Il nuovo rappresentante del presidente russo nell’area è Alexander Khloponin, uomo di fiducia del Primo Ministro, manager avvezzo alla gestione di situazioni di crisi. In questo modo l’influenza di Putin sull’area sarà ancora maggiore e, sulla falsa scia di un modello di business da impiantare per la regione, si ritaglierà altri consensi. Certo, il Caucaso del Nord è ancora una spina nel fianco del duopolio di governo Medvedev-Putin nonostante le vittorie elettorali più o meno legali. La maschera di normalizzazione con la quale Putin vuole tenere a bada le questioni dell’area deve tener conto del fiero e sprezzante separatismo ceceno e del problema religioso. Il terreno del Caucaso è ancora difficile da domare, il successo elettorale di Putin è solo apparente. Affrontare le spinte secessionistiche dei neonazionalisti della regione risulterà ancora uno dei problemi primari nella politica interna di Putin, poiché è sempre più difficile contenere la spinta islamista, capace anch’essa di portare a pericolosi contagi. I gruppi islamisti antirussi sono sempre più radicali e sempre più tributari di appoggi esterni, provenienti dal Pakistan, dalla Giordania e persino dalla nebuolosa di Al Qaeda.
La “madre Russia” di un tempo nel futuro potrebbe davvero divenire una polveriera; 17 milioni di chilometri quadrati contengono quasi 70 gruppi etnici diversi, tra cui jakuti, baskiri, careliani, ciuvasci, osseti, udmurti, inevitabile dunque che le ribellioni separatiste non possano non preoccupare Mosca. Oggi le rivendicazioni cecene, come tante in altre aree dello Stato russo, sono rivolte di matrice religiosa, perché le rivolte interagiscono con l’estremismo esasperato oltre ad essere il frutto di rivendicazioni economiche.
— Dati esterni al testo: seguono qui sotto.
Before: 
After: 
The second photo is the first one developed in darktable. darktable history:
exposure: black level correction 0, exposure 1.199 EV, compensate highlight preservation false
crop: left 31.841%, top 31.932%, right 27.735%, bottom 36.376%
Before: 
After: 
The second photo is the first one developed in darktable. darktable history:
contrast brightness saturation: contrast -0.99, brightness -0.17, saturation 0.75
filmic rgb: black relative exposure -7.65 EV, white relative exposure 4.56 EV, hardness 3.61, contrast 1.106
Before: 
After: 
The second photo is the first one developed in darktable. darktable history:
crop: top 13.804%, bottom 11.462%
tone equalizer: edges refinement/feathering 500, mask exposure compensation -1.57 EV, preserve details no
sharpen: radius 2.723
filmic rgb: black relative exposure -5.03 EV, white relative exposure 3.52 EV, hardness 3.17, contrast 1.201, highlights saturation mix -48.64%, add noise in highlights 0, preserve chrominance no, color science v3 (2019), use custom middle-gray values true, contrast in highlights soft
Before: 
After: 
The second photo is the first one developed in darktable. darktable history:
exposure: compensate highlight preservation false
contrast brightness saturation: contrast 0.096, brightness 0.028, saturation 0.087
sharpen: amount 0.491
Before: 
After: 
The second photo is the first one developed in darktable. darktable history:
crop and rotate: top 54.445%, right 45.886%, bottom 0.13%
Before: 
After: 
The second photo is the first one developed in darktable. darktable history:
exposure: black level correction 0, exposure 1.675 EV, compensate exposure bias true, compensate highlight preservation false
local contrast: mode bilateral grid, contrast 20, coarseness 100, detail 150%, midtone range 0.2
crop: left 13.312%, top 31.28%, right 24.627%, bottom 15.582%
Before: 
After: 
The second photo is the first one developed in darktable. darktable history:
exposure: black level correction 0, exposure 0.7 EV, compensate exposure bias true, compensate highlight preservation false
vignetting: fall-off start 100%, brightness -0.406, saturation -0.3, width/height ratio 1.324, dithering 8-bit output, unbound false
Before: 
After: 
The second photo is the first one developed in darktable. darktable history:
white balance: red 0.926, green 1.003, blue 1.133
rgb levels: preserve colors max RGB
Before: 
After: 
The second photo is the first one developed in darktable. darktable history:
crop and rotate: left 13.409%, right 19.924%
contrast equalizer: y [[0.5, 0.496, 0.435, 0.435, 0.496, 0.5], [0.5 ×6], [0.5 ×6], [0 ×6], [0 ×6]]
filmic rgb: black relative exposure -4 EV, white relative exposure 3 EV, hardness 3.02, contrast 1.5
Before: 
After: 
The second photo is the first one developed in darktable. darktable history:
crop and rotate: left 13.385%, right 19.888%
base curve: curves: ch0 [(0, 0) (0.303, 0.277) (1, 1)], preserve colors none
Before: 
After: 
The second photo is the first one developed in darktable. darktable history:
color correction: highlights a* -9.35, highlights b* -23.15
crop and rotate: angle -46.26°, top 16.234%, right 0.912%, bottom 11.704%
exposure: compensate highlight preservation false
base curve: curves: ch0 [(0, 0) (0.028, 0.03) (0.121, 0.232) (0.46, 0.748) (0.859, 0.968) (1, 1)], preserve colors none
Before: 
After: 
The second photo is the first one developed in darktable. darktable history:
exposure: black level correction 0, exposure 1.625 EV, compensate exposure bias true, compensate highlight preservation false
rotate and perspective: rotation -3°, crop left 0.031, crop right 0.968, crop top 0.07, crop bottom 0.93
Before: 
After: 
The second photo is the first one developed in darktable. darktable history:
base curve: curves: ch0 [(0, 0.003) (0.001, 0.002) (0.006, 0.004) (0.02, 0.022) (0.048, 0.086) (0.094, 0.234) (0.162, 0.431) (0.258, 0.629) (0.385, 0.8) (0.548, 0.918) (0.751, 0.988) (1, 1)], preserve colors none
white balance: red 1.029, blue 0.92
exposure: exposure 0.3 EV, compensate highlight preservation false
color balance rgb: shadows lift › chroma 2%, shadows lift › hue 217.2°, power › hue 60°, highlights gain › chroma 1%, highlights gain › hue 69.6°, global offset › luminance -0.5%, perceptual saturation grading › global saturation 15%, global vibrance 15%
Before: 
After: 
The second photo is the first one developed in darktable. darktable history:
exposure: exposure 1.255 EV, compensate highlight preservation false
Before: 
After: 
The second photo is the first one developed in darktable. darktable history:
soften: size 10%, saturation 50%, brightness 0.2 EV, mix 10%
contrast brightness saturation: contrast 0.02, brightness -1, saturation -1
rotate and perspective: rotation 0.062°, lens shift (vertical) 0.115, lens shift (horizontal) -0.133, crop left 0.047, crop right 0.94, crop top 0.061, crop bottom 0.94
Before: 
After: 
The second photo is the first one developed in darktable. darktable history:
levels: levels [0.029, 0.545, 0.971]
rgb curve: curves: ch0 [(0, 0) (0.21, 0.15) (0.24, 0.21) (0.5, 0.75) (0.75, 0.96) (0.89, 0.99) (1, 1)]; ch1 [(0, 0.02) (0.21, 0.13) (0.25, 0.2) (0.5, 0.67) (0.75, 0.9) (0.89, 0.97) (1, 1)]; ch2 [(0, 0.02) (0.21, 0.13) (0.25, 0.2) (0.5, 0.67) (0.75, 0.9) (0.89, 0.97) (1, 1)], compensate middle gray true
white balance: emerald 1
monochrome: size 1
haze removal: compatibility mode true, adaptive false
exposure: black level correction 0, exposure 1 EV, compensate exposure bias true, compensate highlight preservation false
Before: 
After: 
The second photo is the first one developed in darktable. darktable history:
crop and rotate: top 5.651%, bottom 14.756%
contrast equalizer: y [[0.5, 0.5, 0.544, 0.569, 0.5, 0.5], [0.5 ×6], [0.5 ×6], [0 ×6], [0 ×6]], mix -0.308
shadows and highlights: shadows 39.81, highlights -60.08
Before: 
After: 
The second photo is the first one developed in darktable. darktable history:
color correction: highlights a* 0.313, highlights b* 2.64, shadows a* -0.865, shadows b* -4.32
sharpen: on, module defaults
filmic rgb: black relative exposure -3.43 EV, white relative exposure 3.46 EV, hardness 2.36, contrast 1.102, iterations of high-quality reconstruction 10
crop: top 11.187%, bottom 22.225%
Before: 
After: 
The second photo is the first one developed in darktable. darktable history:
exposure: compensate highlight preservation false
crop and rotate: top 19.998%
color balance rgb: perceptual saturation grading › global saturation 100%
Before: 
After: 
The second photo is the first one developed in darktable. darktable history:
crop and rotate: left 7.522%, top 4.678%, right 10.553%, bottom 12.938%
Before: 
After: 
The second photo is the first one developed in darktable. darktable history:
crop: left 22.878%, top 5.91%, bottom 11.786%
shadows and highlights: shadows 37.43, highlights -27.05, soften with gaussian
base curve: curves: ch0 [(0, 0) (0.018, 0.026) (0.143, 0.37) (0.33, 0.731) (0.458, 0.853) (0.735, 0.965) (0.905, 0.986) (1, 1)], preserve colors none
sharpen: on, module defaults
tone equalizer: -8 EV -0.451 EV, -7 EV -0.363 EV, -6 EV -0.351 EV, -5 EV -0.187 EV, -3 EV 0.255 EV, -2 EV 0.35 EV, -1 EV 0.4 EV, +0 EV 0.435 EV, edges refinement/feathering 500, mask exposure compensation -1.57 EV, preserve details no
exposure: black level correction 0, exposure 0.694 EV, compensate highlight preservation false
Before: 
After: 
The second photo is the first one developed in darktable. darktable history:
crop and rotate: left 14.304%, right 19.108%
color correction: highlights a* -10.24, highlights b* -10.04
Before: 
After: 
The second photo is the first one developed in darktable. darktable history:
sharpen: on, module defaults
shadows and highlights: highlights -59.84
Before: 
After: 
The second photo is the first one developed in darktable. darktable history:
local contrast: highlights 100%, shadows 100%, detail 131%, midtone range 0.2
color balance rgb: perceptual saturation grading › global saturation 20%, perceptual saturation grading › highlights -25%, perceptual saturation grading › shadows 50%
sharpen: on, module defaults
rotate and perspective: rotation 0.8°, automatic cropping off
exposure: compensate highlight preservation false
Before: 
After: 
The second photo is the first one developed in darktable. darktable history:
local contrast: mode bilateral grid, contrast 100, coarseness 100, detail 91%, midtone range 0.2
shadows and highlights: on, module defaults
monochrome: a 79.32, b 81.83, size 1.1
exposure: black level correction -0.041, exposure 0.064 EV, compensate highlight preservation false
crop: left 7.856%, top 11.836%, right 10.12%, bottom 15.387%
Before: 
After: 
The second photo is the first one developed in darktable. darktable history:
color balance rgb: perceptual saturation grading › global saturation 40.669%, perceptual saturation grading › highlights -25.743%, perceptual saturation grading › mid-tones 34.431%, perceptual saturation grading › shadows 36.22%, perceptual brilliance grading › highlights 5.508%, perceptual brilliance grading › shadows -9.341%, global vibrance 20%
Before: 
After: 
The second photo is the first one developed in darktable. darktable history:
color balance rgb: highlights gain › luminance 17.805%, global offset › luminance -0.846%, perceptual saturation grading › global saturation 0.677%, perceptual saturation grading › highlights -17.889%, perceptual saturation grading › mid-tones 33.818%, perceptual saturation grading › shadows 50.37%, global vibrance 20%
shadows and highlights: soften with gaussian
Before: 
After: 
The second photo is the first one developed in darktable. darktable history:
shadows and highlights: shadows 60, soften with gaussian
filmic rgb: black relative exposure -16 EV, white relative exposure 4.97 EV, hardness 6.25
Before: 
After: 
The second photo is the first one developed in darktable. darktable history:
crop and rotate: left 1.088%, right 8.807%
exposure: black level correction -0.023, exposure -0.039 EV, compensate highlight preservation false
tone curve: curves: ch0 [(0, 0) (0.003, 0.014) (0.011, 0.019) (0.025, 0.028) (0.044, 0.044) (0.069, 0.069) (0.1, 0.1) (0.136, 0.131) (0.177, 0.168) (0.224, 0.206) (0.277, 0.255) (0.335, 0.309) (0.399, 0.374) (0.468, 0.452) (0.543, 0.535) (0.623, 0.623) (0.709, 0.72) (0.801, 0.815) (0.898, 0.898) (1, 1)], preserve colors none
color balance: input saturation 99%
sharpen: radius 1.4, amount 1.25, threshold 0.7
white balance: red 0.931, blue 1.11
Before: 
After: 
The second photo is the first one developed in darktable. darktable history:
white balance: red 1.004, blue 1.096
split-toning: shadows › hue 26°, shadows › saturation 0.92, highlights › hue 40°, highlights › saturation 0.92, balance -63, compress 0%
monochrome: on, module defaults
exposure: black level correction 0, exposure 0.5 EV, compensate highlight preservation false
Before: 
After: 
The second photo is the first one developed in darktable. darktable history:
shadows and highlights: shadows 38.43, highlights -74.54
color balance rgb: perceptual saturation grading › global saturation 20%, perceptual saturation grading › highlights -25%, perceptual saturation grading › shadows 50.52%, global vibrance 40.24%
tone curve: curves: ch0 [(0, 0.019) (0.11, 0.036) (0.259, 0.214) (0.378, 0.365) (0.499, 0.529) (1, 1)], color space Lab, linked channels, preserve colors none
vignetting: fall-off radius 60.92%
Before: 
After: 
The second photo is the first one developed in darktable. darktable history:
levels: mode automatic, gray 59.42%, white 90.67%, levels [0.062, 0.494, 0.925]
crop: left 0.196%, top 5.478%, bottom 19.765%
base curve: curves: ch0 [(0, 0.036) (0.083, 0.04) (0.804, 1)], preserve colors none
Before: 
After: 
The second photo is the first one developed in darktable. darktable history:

Da non dimenticare, infatti, che la zona tra il Caucaso settentrionale e il Mar Caspio è la famosa via del petrolio, ricca di giacimenti. Tutto questa fomenta indistintamente l’instabilità della regione e ha portato alla crisi della società multietnica, che riversa il suo astio nei confronti dell’elite di governo e dunque di Mosca.
Conclusioni
La presa di Putin sul potere dunque continuerà e saranno ancora più evidenti le caratteristiche di tale forza, attraverso il rafforzamento di una verticalità di potere e una giunta politico militare che continuerà ad essere l’oligarchia pronta a dominare i prossimi anni in Russia ed in cui il Deus ex machina sarà sempre lo stesso Putin. Ma necessariamente lo “zar” dovrà confrontarsi con il peggiore dei suoi nemici, il terrorismo dei separatisti caucasici, e non è detto che ciò che ha rappresentato l’Afganistan per gli Stati Uniti non potrebbe esserlo la Cecenia per la Russia, e nonostante il voto favorevole, scontato per le elezioni presidenziali, Putin potrebbe ritrovarsi invischiato in una vera e propria jihad.
[Nota: l’articolo originale di Piero Pizzi è apparso su Equilibri.net e ripreso dietro autorizzazione].